Unusually, the less soil the better for growing Lithops.

You will remember they grow in arid areas among rocks, stones and sands.

Ideally you should plant your Lithops in a mixture of 1/5th soli and the rest perlite, sand and gravel.

They also like volcanic rock such as pumice if you can find it.

Some growers do not include any soil, and in many cases the Lithops grows very well in a soil-less medium.

Note that the growing seasons for Lithops are spring and autumn, with summer and winter being dormant seasons.

It’s for this reason that watering your Lithops – and when you should and should not do so – is very important.

Many growers get this bit wrong and water their Lithops too much, so let’s have a look at what you need to do.

Watering Lithops

First, it is essential to understand that even if you are familiar with growing succulents you are going to find Lithops considerably different.

They are, quite simply, unique in the plant world.

Have a look at this full care guide for more information. The watering routine is determined by season so here’s what to do in each one:

Summer

Do not water Lithops in the summer, unless they begin to become wrinkled.

If this happens, sprinkle a tiny amount of water on the plant and it should return to shape in a few days.

Summer is a dormant season in which the plant is conditioned to getting no water.

Watering them in the summer can lead to the plant rotting, and this will kill them.

Autumn

You will see the Lithops begin to grow in the early part of Autumn.

You might see a bud – the beginnings of a flower – appear between the two leaves in the slit, which is the start of the growth process.

Now you can water the Lithops, giving it a good amount and repeating the process once the growing medium is dry.

Always wait for it to dry as with all succulents, as it is possible to over-water these plants.

Winter

During the winter, the new pair of leaves are growing, and they will feed on water from the old pair.

Do not water a Lithops during winter as it will take it in, and you may kill both sets of leaves.

The old leaves will shrivel as the new ones take the water from them, and you’ll see this process happening.

Make sure the plants are kept above 55F during the winter as they do not like the cold!

Spring

Take away the shrivelled old leaves and gently water the new ones, and continue the process increasing the watering to full as the new bud grows.

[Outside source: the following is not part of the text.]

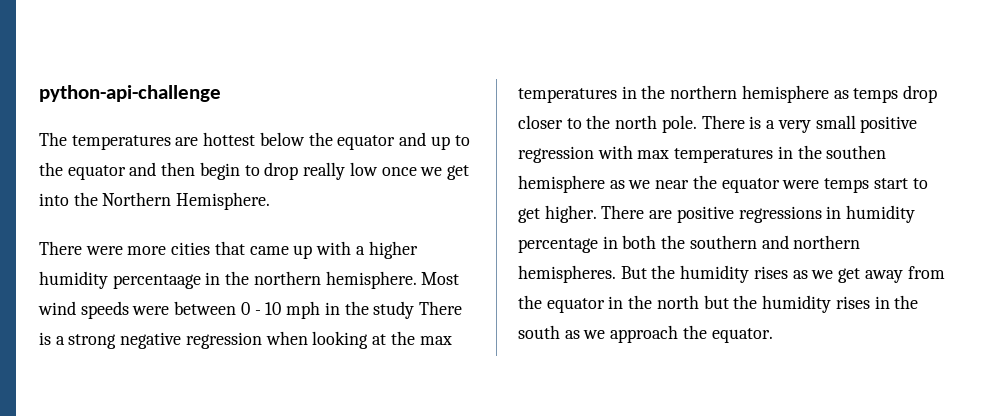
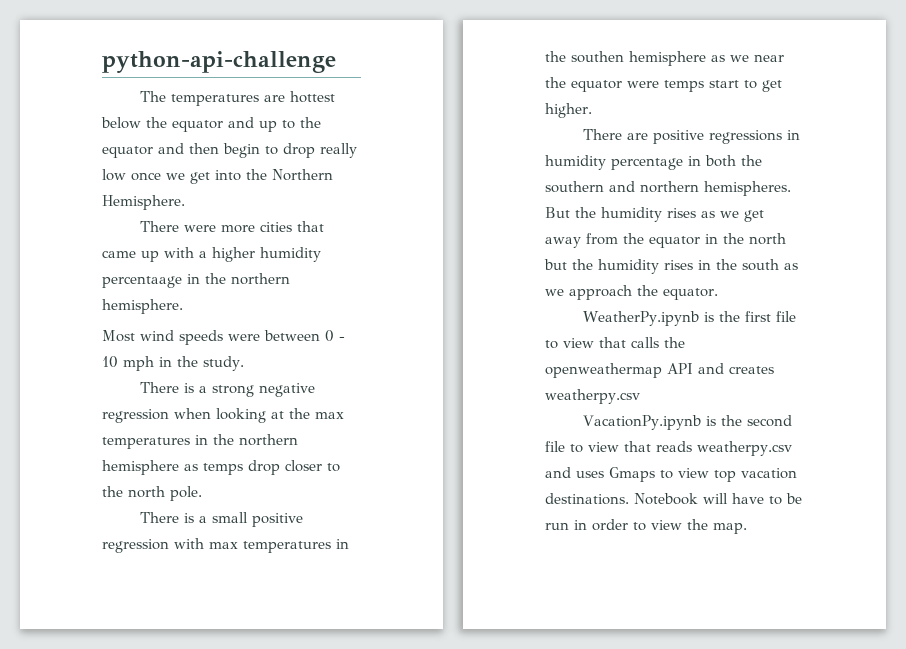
(417, 280) none -> (183, 306) //
[373,301,415,319] study -> [203,356,244,371] study. //
[701,115,811,133] There is a very -> [140,512,208,523] // There is a
(597, 214) none -> (592, 110) //
(773, 335) none -> [583,311,797,326] [545,337,685,349] [545,363,774,378] [545,389,640,404] [583,415,793,430] [545,441,792,456] [545,467,797,482] [545,493,802,505] [545,519,747,534] // WeatherPy.ipynb is the first file to view that calls the openweathermap API and creates weatherpy.csv // VacationPy.ipynb is the second file to view that reads weatherpy.csv and uses Gmaps to view top vacation destinations. Notebook will have to be run in order to view the map.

That’s the basics of growing Lithops!

It sounds easy, and if you get it right it is, but you do need to be very careful with the steps above and the among of water you give the plant.

As with other plants, growing Lithops can be good for mental health and is a satisfying way to spend time as you watch them sprout their bud and produce a beautiful flower.

Further Lithops Care Tips

Lithops may be among the more unusual plants but as there is a knack to growing them it is surprisingly satisfying when you see them flower.

There is very little to do once you get the basics right, so her are a few tips and reminders:

  • Lithops rarely need fertilizer so you don’t need to worry about that. If you do have an entirely soil-less growing medium a very small solution of fertilizer might encourage growth.
  • Always grow Lithops on their own or with others of their type as they do not pair with other plants.
  • Take care to understand where each plant is in its seasonal cycle as they may come from different sources and not be synchronised.
  • Remember a Lithops takes up to three years to produce its first flower, so if possible be aware how old your plants are when you first plant them.

If you water and care for your Lithops as above you have a plant that may live for many years, so have a go and grow something different for a change!